Review: Beautiful and Useless
In Beautiful and Useless, opposing themes are held up and mirrored against each other, some more traditional, like feminine and masculine, the dead and the living, youth and old age, some sensory like salty and sweet, and some metaphoric, like real life and fantasy. Striking the perfect balance, she celebrates the meeting of obscene and holy. In her own words, “We live in a world where we can get prayer bells and straw cutters on eBay and G Market.”
Full of casual elegance and vibrant characters, Beautiful and Useless is a portrait of everyday life, an intimate look into the soul. At times an inner dialogue with the self, other times an homage to things no longer around. Dancing between wisdom and wise-ass, Jeong knows how to deliver a punchline and how to deliver blows. Her honesty is brutal and refreshing. Though undaunted and unrestrained, an unmistaken gentleness remains throughout. Her poetry flows easily, and her words hit their mark. She demonstrates mastery over word play and metaphor, giving life to moments and details glossed over, overlooked and unseen. She teaches us that often times, it’s the inconsequential things which hold the most meaning.
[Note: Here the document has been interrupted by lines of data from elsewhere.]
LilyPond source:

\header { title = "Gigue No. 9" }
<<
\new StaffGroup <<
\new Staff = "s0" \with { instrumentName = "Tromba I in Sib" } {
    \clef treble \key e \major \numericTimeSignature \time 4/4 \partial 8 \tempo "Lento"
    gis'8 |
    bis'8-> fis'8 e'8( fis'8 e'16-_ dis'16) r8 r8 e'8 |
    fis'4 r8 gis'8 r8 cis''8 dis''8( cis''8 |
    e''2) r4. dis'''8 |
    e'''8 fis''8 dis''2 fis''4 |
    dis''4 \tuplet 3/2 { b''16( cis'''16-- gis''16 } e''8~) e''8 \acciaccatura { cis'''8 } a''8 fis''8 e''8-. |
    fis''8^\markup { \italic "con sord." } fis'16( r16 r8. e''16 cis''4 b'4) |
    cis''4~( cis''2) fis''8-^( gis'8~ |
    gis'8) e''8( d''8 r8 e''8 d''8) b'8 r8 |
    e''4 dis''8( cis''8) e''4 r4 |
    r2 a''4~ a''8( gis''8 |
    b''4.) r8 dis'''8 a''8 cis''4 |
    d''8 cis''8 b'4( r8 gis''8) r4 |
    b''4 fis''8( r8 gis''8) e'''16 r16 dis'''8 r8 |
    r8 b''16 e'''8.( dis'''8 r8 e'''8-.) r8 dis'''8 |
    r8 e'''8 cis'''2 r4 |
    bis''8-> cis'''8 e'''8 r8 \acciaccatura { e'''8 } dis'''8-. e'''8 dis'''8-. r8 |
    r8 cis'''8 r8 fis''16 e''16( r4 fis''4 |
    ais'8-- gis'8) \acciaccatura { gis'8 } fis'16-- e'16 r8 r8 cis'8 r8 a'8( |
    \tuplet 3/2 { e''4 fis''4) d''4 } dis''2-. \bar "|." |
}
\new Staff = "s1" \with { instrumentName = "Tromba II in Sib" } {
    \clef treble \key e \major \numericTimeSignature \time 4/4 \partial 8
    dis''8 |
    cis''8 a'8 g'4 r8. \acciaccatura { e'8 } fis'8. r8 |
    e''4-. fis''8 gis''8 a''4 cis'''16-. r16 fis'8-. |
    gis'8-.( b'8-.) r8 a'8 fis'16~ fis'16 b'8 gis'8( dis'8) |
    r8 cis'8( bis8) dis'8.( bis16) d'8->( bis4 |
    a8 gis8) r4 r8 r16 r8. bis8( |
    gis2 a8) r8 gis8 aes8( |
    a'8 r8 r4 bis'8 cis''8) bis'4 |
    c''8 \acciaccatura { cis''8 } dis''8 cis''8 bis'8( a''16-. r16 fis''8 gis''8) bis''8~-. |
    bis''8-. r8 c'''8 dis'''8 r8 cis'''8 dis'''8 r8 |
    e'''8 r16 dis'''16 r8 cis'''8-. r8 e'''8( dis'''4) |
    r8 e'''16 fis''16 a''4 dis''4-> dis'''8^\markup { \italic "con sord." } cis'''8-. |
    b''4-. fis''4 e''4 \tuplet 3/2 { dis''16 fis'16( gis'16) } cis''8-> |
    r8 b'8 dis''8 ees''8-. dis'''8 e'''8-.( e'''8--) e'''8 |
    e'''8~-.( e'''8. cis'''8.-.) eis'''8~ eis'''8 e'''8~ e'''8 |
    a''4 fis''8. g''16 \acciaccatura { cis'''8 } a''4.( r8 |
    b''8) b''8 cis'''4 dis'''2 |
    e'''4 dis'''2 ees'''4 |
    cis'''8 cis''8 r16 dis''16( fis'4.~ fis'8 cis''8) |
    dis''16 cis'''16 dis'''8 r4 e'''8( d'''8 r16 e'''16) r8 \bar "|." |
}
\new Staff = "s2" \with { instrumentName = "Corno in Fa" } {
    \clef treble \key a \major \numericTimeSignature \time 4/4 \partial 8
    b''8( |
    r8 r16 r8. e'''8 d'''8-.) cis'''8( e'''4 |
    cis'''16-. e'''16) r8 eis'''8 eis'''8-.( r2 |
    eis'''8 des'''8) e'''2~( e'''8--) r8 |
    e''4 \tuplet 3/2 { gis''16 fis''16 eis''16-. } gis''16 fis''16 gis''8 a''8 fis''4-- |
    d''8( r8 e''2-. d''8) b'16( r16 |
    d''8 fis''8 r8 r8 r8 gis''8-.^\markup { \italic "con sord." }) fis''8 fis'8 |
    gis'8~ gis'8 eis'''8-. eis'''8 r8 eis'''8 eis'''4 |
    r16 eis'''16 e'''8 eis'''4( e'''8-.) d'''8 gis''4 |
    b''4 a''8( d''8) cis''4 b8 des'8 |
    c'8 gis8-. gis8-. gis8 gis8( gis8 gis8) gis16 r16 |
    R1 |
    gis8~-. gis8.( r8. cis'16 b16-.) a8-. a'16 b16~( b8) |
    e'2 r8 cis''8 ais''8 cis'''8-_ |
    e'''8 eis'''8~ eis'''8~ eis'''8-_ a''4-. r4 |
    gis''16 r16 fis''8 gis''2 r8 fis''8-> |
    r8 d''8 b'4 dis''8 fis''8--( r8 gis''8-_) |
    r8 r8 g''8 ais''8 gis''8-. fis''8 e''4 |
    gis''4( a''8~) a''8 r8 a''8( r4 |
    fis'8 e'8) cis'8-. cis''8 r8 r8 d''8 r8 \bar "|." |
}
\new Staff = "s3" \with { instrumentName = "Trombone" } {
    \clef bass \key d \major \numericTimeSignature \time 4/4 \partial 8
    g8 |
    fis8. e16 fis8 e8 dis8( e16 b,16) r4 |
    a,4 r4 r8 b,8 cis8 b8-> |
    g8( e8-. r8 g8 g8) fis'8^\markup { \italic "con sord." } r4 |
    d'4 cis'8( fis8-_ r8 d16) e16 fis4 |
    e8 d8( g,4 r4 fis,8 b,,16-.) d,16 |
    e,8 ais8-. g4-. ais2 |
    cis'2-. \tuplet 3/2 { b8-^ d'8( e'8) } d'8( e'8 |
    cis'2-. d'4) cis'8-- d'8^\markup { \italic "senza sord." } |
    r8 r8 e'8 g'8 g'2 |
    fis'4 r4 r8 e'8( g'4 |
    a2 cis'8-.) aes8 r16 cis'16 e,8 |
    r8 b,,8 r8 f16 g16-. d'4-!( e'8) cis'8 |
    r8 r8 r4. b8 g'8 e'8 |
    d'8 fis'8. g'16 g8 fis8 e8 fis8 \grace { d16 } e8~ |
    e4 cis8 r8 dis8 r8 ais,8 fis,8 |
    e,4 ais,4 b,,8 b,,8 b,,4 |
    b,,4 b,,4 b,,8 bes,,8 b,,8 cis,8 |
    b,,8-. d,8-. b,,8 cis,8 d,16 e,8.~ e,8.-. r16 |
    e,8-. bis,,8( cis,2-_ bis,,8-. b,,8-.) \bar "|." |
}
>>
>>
Roughly structured to follow events of the lunar calendar, reading Beautiful and Useless is like transversing through a year of tender moments, heartache, accidental encounters. Kim Min Jeong’s style is both playful and earnest, sensitive and steadfast.
Words hold power to Kim Min Jeong. They give vegetables their taste just through the act of naming. They make subjective experiences accessible, closing our distances between each other, thus becoming reachable. Jeong never over-explains, she treasures ambiguity and paradox. Reading a poem out of Beautiful and Useless is like the setting of a timer for a later detonation. Something to keep around in your head and feel now, maybe understand later. While spanning a wide array of subjects, including sexuality, politics, and the passage of time. Jeong is generous with inventive imagery, with humor and with heart.
Jeong’s words hold intangible gravity yet are remarkably succinct, no doubt thanks to Soeun Seo and Jake Levine, whose careful and skilled translation provided a safe landing for the essence of the work during its voyage from one language to another. Perhaps writing this collection of poetry, like finding a use for gathered stones, was another practical application of making something beautiful out of something otherwise overlooked.